JOB
Write out the part of the material that opens with the line containing "Komparasi Lift" and runs through the end of the material, reproducing those lines without any change. Leave the pictures out of your answer.

○ ○ ○ ○ ○

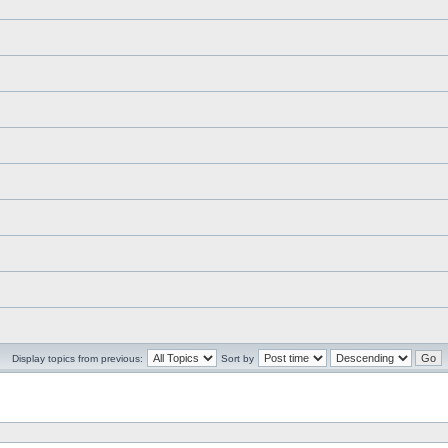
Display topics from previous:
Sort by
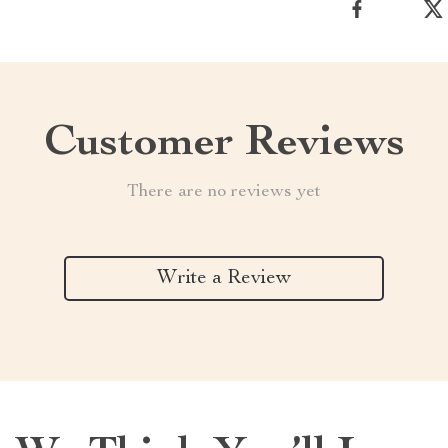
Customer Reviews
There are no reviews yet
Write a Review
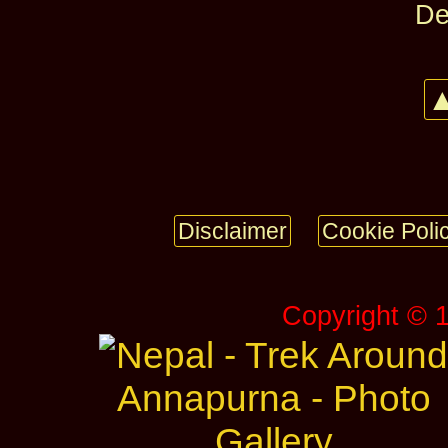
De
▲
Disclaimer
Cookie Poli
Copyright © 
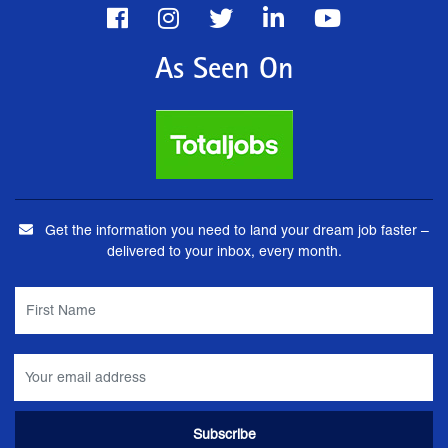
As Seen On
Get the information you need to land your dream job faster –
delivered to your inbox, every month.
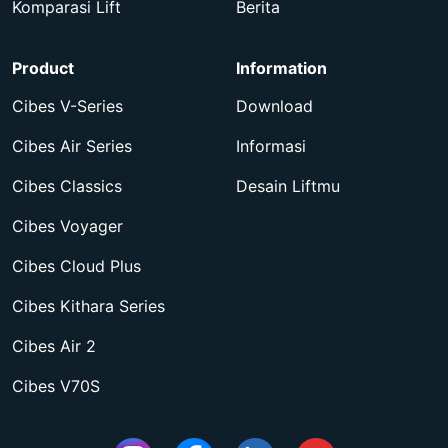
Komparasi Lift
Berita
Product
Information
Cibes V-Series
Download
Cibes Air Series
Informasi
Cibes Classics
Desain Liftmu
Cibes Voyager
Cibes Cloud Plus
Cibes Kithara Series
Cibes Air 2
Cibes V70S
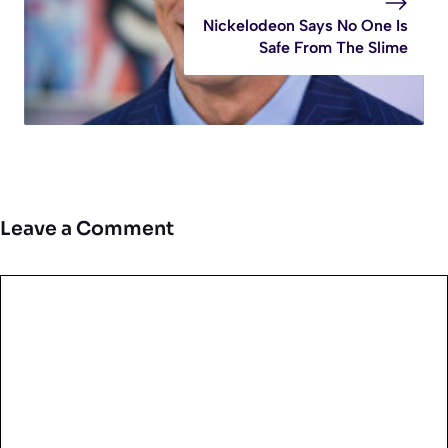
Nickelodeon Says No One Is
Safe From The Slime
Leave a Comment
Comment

○ ○ ○ ○ ○

TASK ANSWER
Komparasi Lift
Berita
Product
Information
Cibes V-Series
Download
Cibes Air Series
Informasi
Cibes Classics
Desain Liftmu
Cibes Voyager
Cibes Cloud Plus
Cibes Kithara Series
Cibes Air 2
Cibes V70S
Nickelodeon Says No One Is
Safe From The Slime
Leave a Comment
Comment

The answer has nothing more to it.